Part of Android Phones & Tablets For Dummies Cheat Sheet

It takes a certain finesse to work a touchscreen. Here are some of the common operations you can perform using your fingers on an Android’s touchscreen:

Action How it’s done
Tap The basic touchscreen technique is to touch it. You tap an object, an icon, a control, a menu item, a doodad, and so on. The tap operation is similar to a mouse click on a computer. It may also be referred to as a touch or a press.
Double-tap Tap the screen twice in the same location. A double-tap can be used to zoom in on an image or a map, but it can also zoom out. Because of the double-tap’s dual nature, use the pinch and spread operations to zoom.

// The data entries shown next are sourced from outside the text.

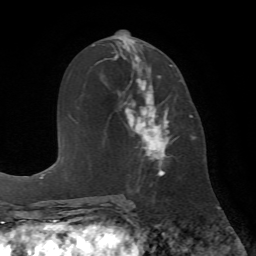
Breast MRI (dynamic contrast-enhanced), one axial slice. Position 33 of 72 along the scan axis. Cropped to one breast. Dynamic contrast-enhanced series, time point 2 of 7 at this slice position (early post-contrast). 1.5 T. TE 4.2 ms, TR 8.7 ms. 256 × 256 image matrix. Female patient.
Outlined on this slice (semi-automatic segmentation, software-assisted and operator-edited):
- enhancing-tissue mask used for the functional tumour volume (all voxels passing the contrast-enhancement thresholds inside the analysis volume; usually the tumour): bounding box [x1, y1, x2, y2] px = [125, 56, 175, 190]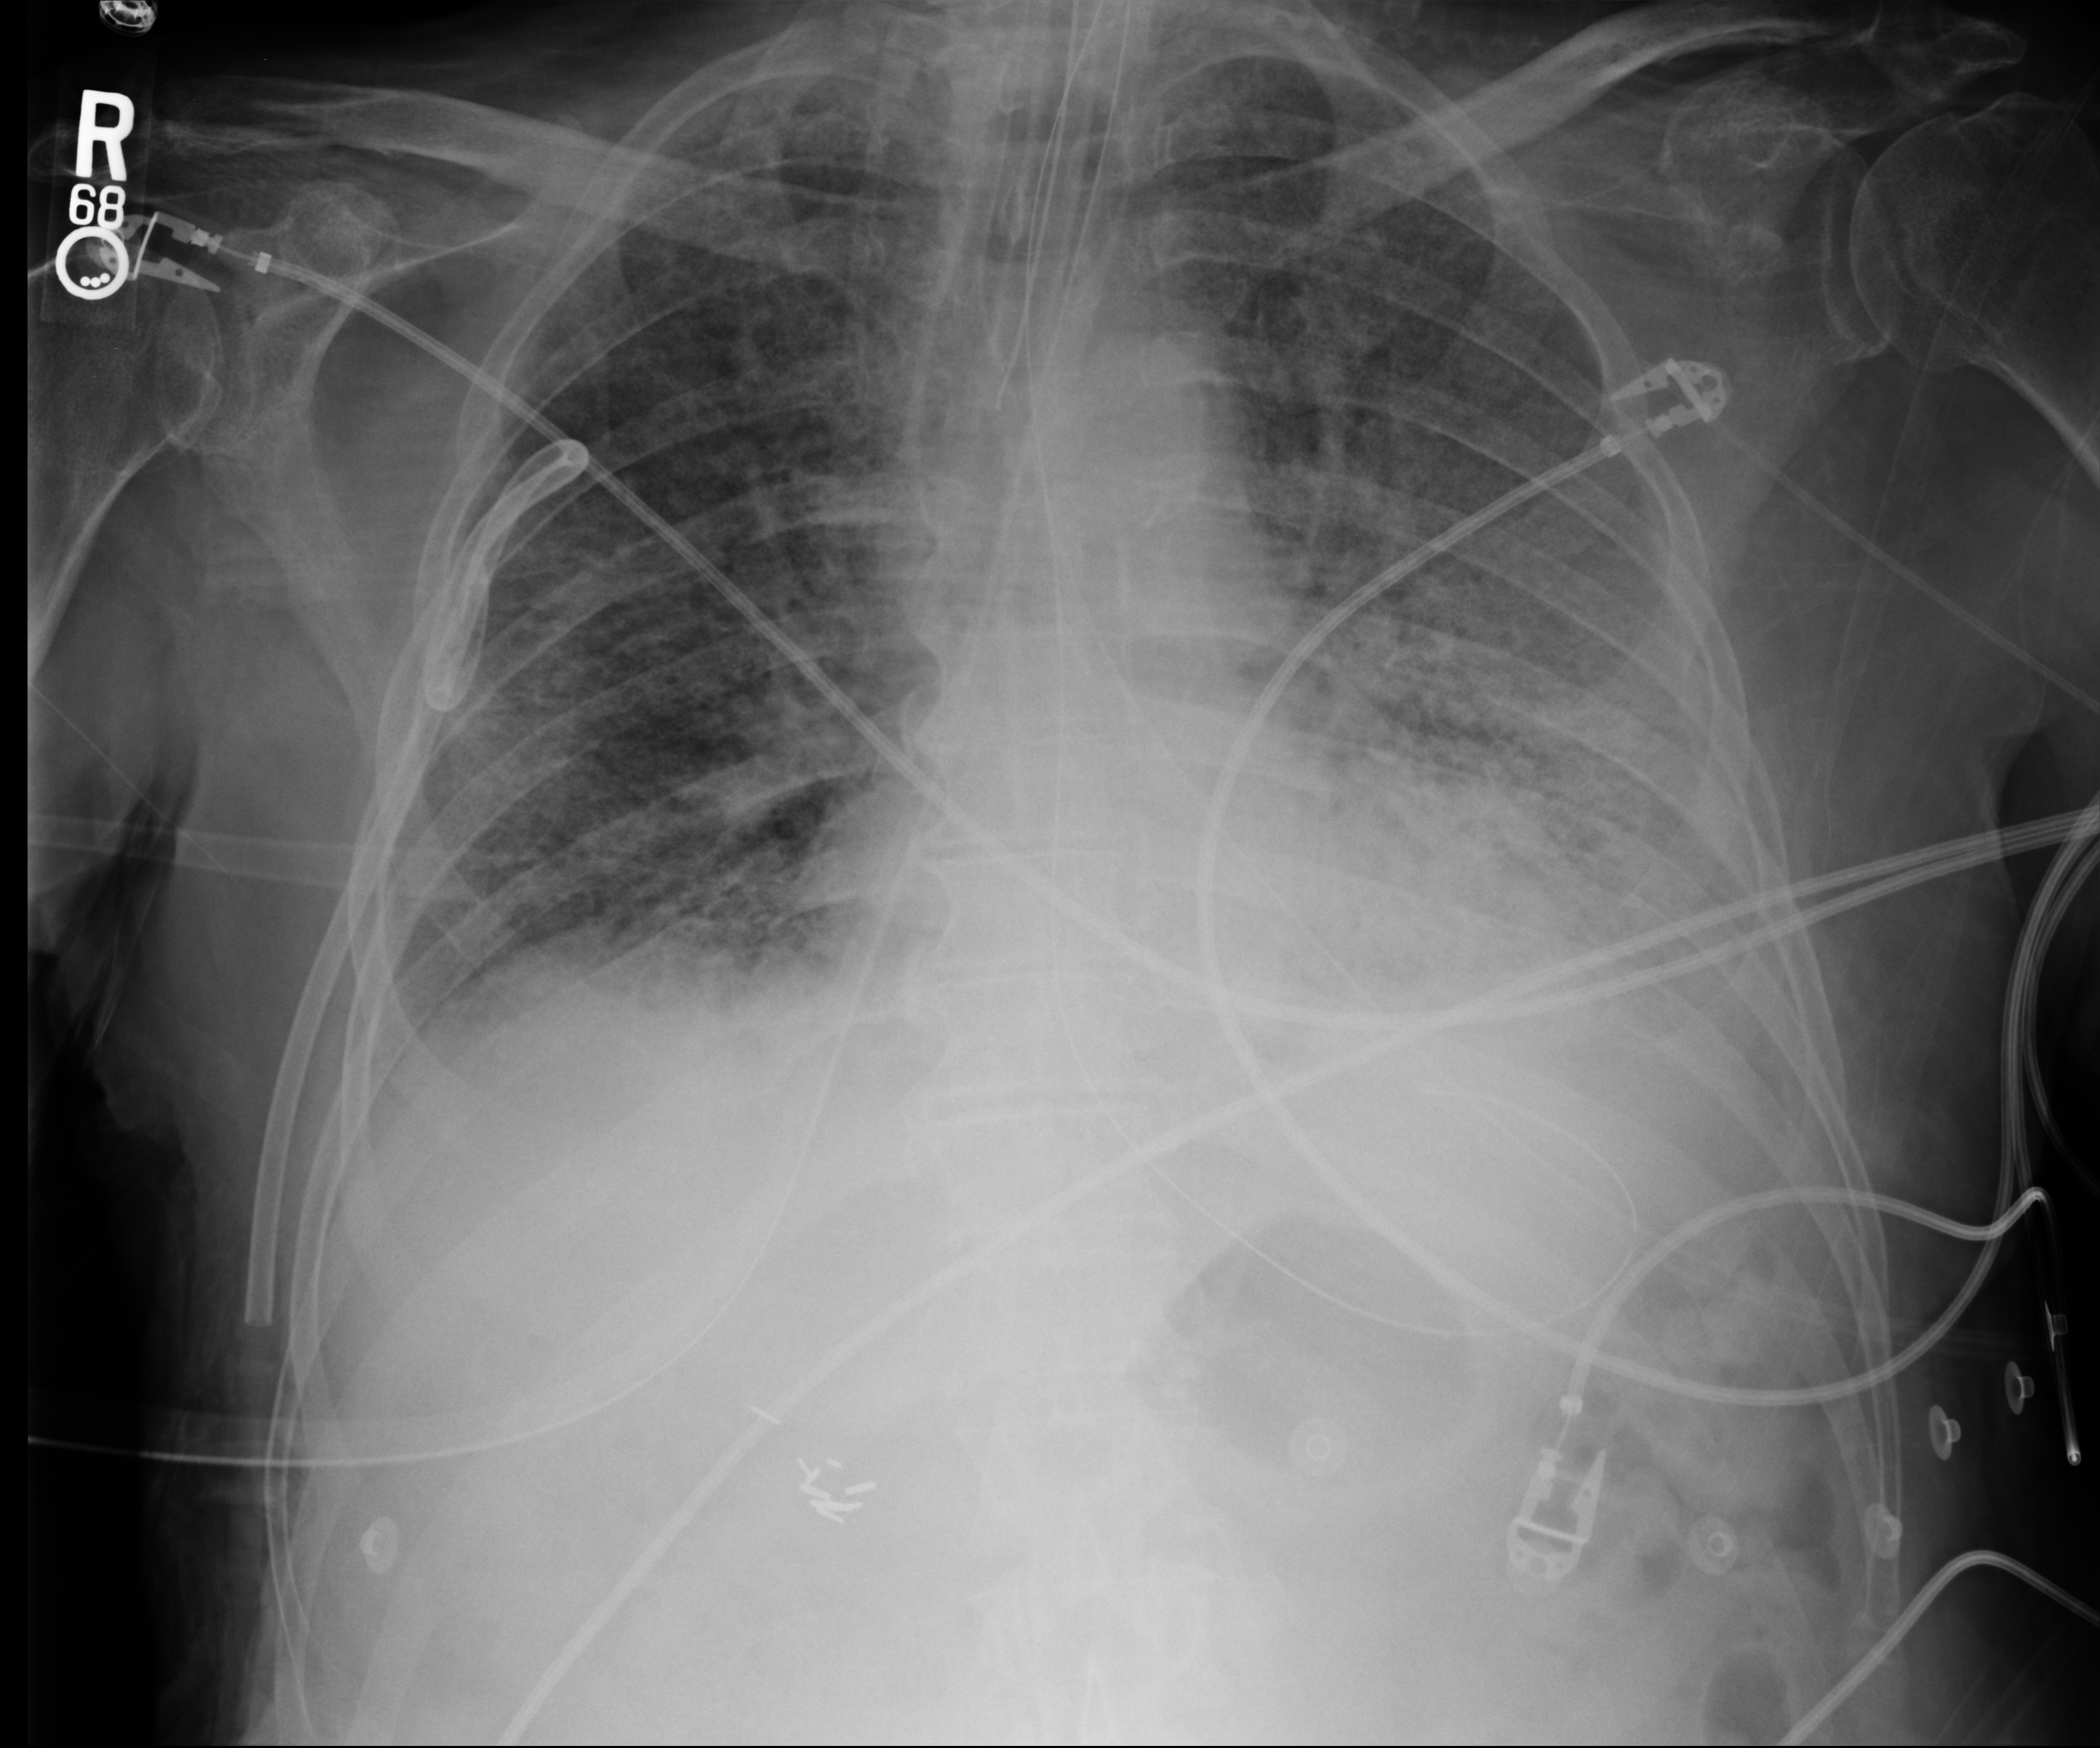
Chest X-ray (portable); anteroposterior (AP) projection. Male patient hospitalised with COVID-19, age 75–90 years.
Admission-level facts for this patient (not findings on this image; timing relative to this image not recorded):
- admitted to intensive care during this hospital stay: yes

Long-press Tap part of the screen and keep your finger down. Depending on what you’re doing, a pop-up or card may appear, or the item you’re long-pressing may get “picked up” so that you can drag (move) it around. Long-press might also be referred to as tap and hold.
Swipe To swipe, tap your finger on one spot and then move your finger to another spot. Swipes can go up, down, left, or right; the touchscreen content moves in the direction in which you swipe your finger, similar to the way scrolling works on a computer. A swipe can be fast or slow. It’s also called a flick or slide.
Drag A combination of long-press and then swipe, the drag operation moves items on the screen. Start with the long press, then keep your finger on the screen to swipe. Lift your finger to complete the action.
Pinch A pinch involves two fingers, which start out separated and then are brought together. The effect is used to zoom out, to reduce the size of an image or to see more of a map. This move may also be called a pinch close.
Spread The opposite of pinch, you start out with your fingers together and then spread them. The spread is used to zoom in, to enlarge an image or see more detail on a map. It’s also known as a pinch open.
Rotate Use two fingers to twist around a central point on the touchscreen, which has the effect of rotating an object on the screen. If you have trouble with this operation, pretend that you’re turning the dial on a safe.